This article looks at the Benefits of being a Purpose-Driven Organisation and how it can have a positive impact on the bottom line?
There is a growing realisation among successful companies that the idea that the purpose cannot be about making a profit or on shareholder value. They understand that making a profit (and adding shareholder value) is the result of being purpose-driven, it is not the purpose in itself.
Purpose-Driven businesses perform better, make more money, have more engaged employees and more loyal customers. This is because they are better at innovation and transformational change.

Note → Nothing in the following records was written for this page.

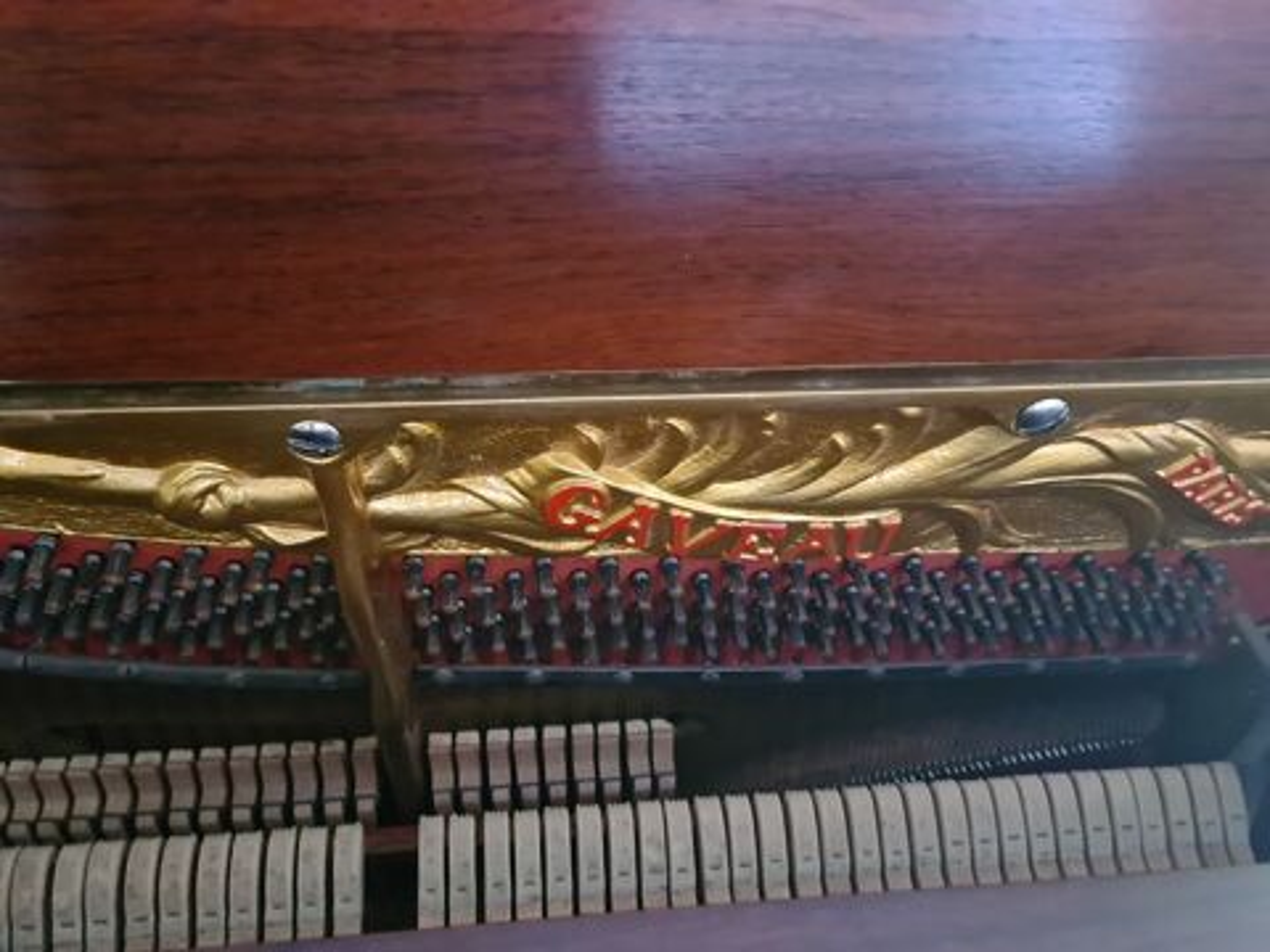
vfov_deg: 51.4
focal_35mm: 27
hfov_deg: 65.3
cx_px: 635
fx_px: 991
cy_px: 476
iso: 1000
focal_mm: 5.9
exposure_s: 1/17
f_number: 2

You are more likely to succeed when you care about the outcome. Organisational purpose gives people the sense of being part of something greater than themselves. This can lead to high levels of engagement, high levels of creativity, and the willingness to partner across the various boundaries that exist within a company (e.g. functional, product, geographic, etc.). These outcomes are very powerful drivers that help the organisation achieve its goals and vision.

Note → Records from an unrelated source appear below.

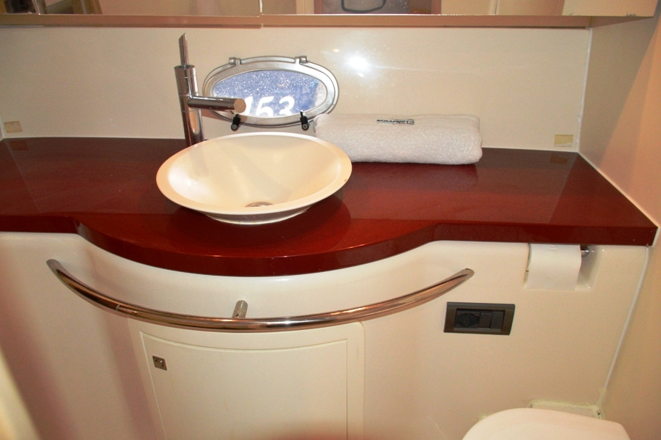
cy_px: 220
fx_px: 495
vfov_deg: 47.9
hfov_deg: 67.4
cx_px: 330
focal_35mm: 27
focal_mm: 18
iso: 2000
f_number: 3.5
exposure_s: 1/100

This goes against the assumption made by many leaders and managers that their people are primarily focused on money. While people do work to make money to create or sustain a certain lifestyle form themselves and their families. However, once their financial needs have been met, people tend to be more motivated by intrinsic meaning and the sense that they are contributing to something worthwhile. This is where the organisation’s purpose overlaps with personal purpose.
Organisational Purpose streamlines the way decisions are made and ensures that everyone is pulling in the same direction, acting like a compass to direct the decision-making process. Without the shared purpose, organisations tend to run in circles, never making forward progress but always rehashing the same discussions. In purpose-driven organisations, they ask “does this decision fit with our purpose?”. This will ensure that decisions are made that are aligned with purpose, values and vision.

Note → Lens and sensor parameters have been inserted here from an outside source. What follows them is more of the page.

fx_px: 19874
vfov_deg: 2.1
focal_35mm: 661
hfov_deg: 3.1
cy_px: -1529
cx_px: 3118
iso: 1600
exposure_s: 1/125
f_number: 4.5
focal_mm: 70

It is important to note that these decisions are not always going to be positive. They may result in not doing something, even though that decision may not benefit the organisation in the short-term but are the correct thing to do for the long-term success of the organisation.
Research has shown that purpose-driven companies have highly engaged and motivated people, more satisfied and loyal customers, and fulfilled shareholders. They see themselves as market leaders with a brighter future than their competitors. And they indicate that they are reaping major rewards for their efforts. In short, they are more efficient, focused and driven and all of this had a positive impact on the bottom line. In addition, purpose-driven organisations create a competitive advantage that is very difficult to replicate.